Write the lines below out exactly, dropping each picture.

Given data →
::::

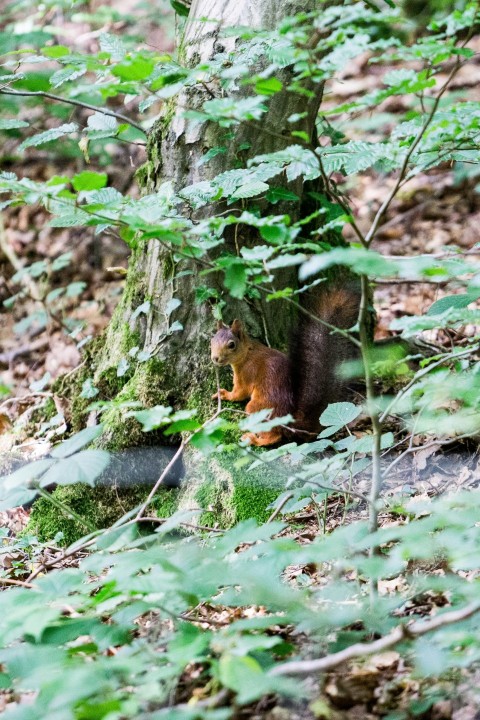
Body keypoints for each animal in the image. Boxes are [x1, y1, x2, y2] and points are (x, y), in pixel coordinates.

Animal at [211, 282, 360, 444]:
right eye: (212, 340)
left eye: (231, 345)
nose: (215, 358)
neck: (247, 353)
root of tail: (290, 420)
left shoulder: (247, 373)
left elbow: (239, 392)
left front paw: (225, 394)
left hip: (259, 409)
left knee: (273, 436)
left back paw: (254, 439)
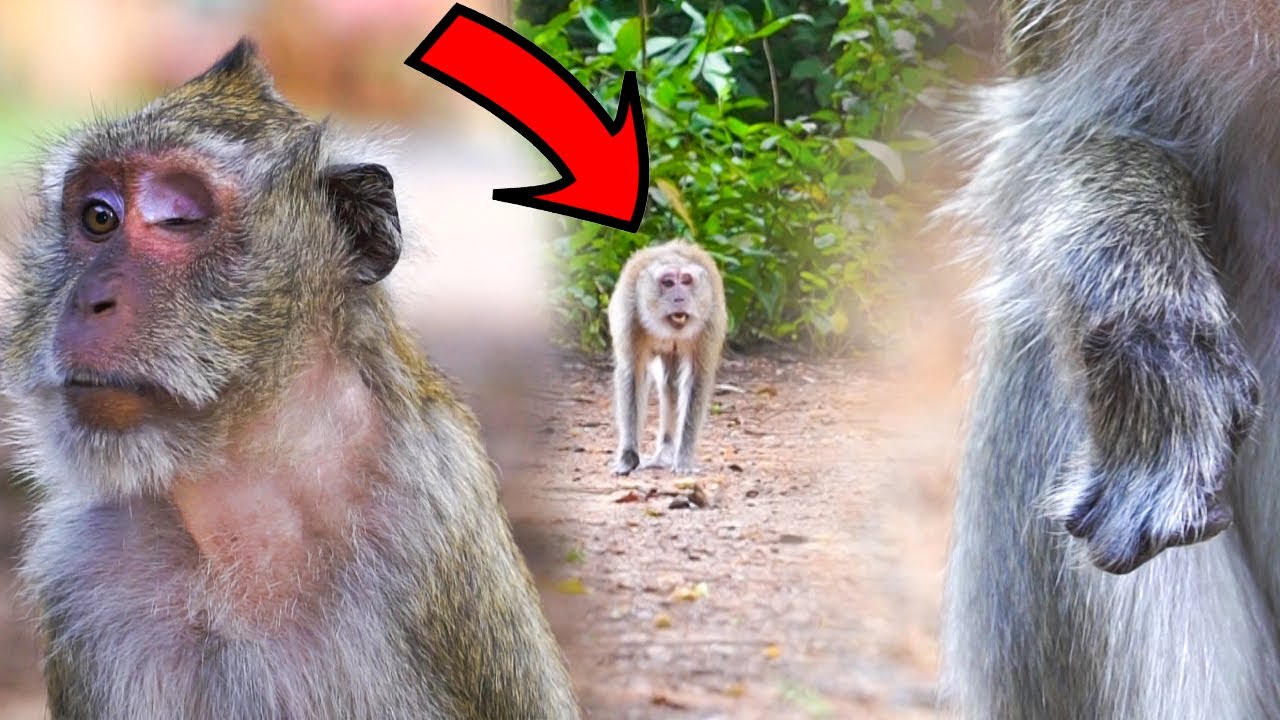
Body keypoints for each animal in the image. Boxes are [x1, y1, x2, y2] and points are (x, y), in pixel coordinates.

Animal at [4, 39, 582, 720]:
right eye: (98, 217)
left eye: (178, 218)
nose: (89, 299)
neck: (250, 502)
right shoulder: (83, 574)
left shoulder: (432, 525)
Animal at [608, 240, 726, 476]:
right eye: (668, 283)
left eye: (686, 281)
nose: (679, 298)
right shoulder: (629, 312)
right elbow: (632, 374)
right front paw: (628, 456)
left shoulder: (711, 317)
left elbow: (698, 379)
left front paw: (684, 458)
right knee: (666, 383)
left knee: (671, 384)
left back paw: (668, 449)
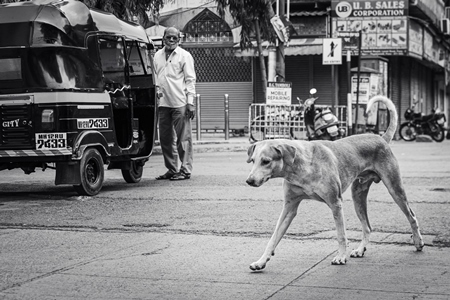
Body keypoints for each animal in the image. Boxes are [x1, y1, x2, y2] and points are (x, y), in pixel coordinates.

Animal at [246, 95, 426, 270]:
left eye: (266, 161)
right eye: (253, 160)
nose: (249, 180)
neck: (302, 166)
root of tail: (381, 138)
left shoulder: (335, 203)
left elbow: (341, 235)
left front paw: (340, 257)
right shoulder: (289, 207)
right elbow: (274, 237)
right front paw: (261, 261)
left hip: (395, 188)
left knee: (411, 216)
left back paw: (418, 241)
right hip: (358, 195)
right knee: (367, 226)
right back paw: (361, 249)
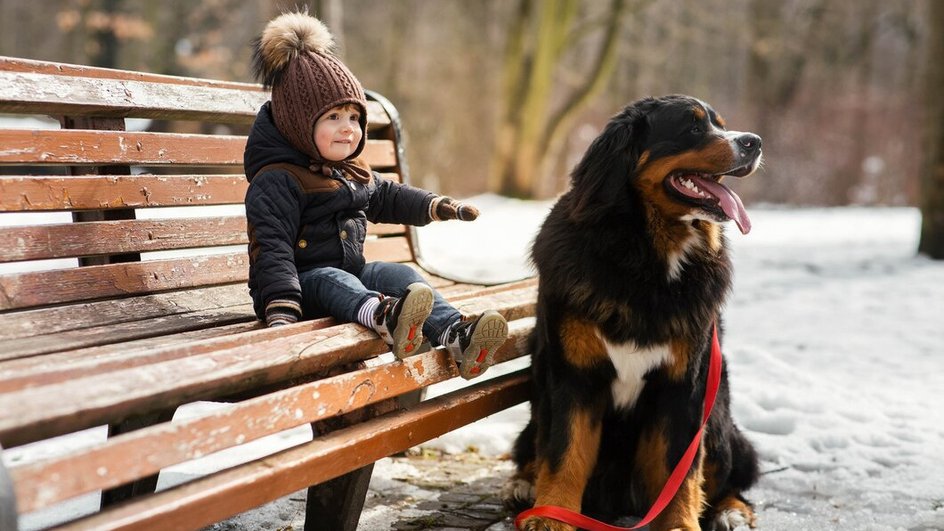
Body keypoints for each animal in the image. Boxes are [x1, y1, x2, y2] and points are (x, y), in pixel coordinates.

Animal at [506, 95, 764, 531]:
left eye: (721, 124)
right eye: (693, 127)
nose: (754, 142)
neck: (645, 258)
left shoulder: (685, 384)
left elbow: (681, 468)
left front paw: (680, 523)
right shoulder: (573, 376)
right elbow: (563, 454)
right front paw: (551, 516)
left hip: (718, 412)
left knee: (728, 479)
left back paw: (731, 511)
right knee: (533, 450)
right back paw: (523, 485)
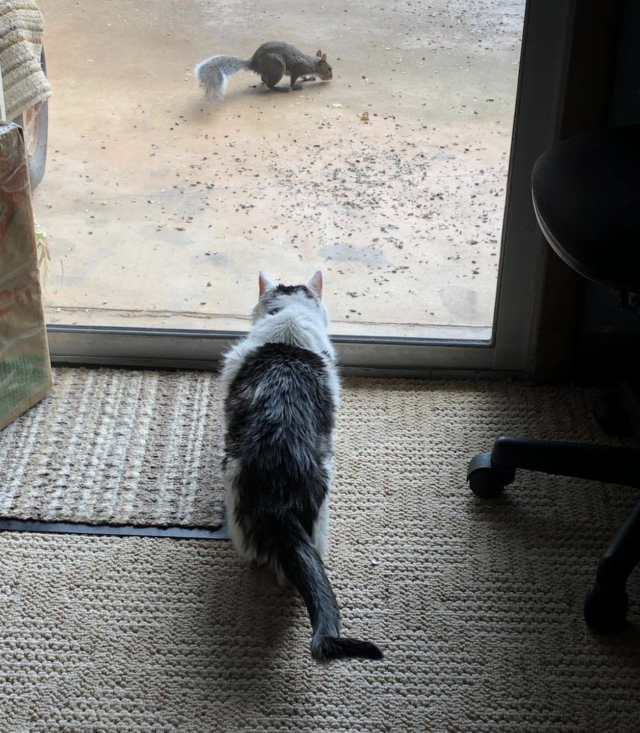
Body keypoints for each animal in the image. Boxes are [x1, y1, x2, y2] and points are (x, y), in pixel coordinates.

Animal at [195, 41, 336, 102]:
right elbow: (293, 79)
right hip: (278, 67)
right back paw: (280, 89)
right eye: (329, 69)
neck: (312, 62)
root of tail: (254, 62)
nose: (331, 77)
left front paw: (310, 78)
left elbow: (303, 77)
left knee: (263, 79)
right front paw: (295, 86)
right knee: (269, 85)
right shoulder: (299, 67)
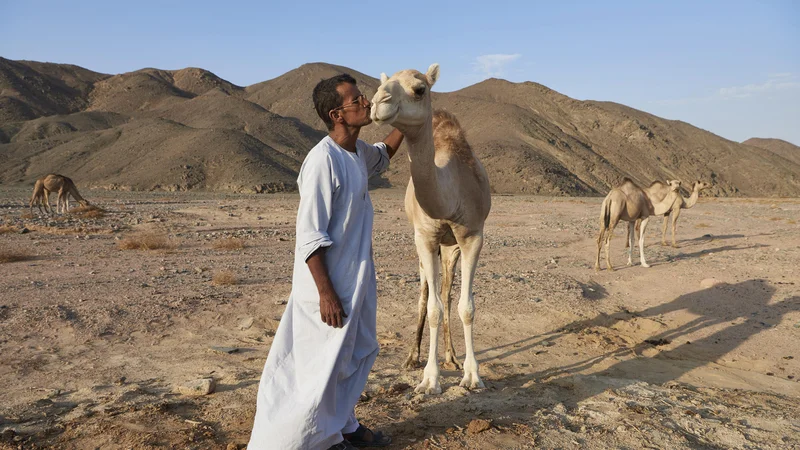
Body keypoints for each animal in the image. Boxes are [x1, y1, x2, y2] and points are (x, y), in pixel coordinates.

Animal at [370, 64, 494, 394]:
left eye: (419, 89)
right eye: (384, 82)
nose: (377, 102)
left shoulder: (472, 235)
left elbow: (466, 307)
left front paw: (472, 375)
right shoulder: (424, 237)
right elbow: (433, 308)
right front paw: (429, 378)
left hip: (450, 246)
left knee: (447, 292)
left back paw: (451, 356)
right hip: (426, 246)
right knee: (426, 293)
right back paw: (413, 356)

::::

The answer →
Body keypoints for each animal in the image. Boxes are [x1, y1, x2, y2] and points are (x, y), in pixel coordinates.

Animal at [211, 282, 360, 444]:
right eye: (212, 340)
left eye: (231, 345)
nose: (215, 358)
neck: (247, 353)
root of tail: (290, 420)
left shoulder: (247, 373)
left elbow: (239, 392)
left front paw: (225, 394)
left hip: (259, 409)
left knee: (273, 436)
left back paw: (254, 439)
Body keypoints for each animal in the image. Boxes are [x1, y1, x2, y2] and points are (x, y), in pixel coordinates.

Animal at [4, 39, 582, 720]:
right eye: (98, 217)
left eye: (178, 218)
nose: (89, 299)
neck: (250, 502)
right shoulder: (83, 574)
left shoulder: (432, 525)
Animal at [608, 240, 726, 476]:
right eye: (668, 283)
left eye: (686, 281)
nose: (679, 298)
right shoulder: (629, 312)
right elbow: (632, 374)
right front paw: (628, 456)
left shoulder: (711, 317)
left elbow: (698, 379)
left front paw: (684, 458)
right knee: (666, 383)
left knee: (671, 384)
left back paw: (668, 449)
Body keypoints for each animal in the image. Boxes are [x1, y1, x2, y2] and points are (x, y), in pixel coordinates.

Animal at [246, 95, 426, 270]:
left eye: (266, 161)
right eye: (253, 160)
nose: (249, 180)
neck: (302, 166)
root of tail: (381, 138)
left shoulder: (335, 203)
left elbow: (341, 235)
left front paw: (340, 257)
right shoulder: (289, 207)
right elbow: (274, 237)
right front paw: (261, 261)
left hip: (395, 188)
left knee: (411, 216)
left back paw: (418, 241)
right hip: (358, 195)
right knee: (367, 226)
right back paw: (361, 249)
Body keypoints for each animal in the image. Boxes are [x1, y1, x2, y2] and points are (x, y), in pixel coordinates.

Animal at [506, 95, 764, 531]:
left eye: (721, 124)
right eye: (693, 127)
nose: (754, 142)
neck: (645, 258)
left shoulder: (685, 384)
left elbow: (681, 468)
left front paw: (680, 523)
right shoulder: (573, 376)
right elbow: (563, 454)
right front paw: (551, 516)
left hip: (718, 412)
left knee: (728, 479)
left back paw: (731, 511)
right knee: (533, 450)
right back paw: (523, 485)
Body keypoints for each animal in the image. Boxes are [x1, y1, x2, y2] and points are (x, y), in pixel coordinates.

Animal at [195, 41, 336, 102]:
right elbow: (293, 79)
right hip: (278, 67)
right back paw: (280, 89)
right eye: (329, 69)
neck: (312, 62)
root of tail: (254, 62)
nose: (331, 77)
left front paw: (310, 78)
left elbow: (303, 77)
left knee: (263, 79)
right front paw: (295, 86)
right knee: (269, 85)
right shoulder: (299, 67)
Body keypoints for each animal in the image. Boxes are [x1, y1, x2, y2] and points are (x, y), in pixel coordinates.

Animal at [370, 64, 494, 394]:
left eye: (419, 89)
right eye: (384, 82)
nose: (377, 102)
left shoulder: (472, 235)
left elbow: (466, 307)
left front paw: (472, 375)
right shoulder: (424, 237)
right elbow: (433, 308)
right front paw: (429, 378)
left hip: (450, 246)
left knee: (447, 292)
left back paw: (451, 356)
right hip: (426, 246)
right knee: (426, 293)
right back paw: (413, 356)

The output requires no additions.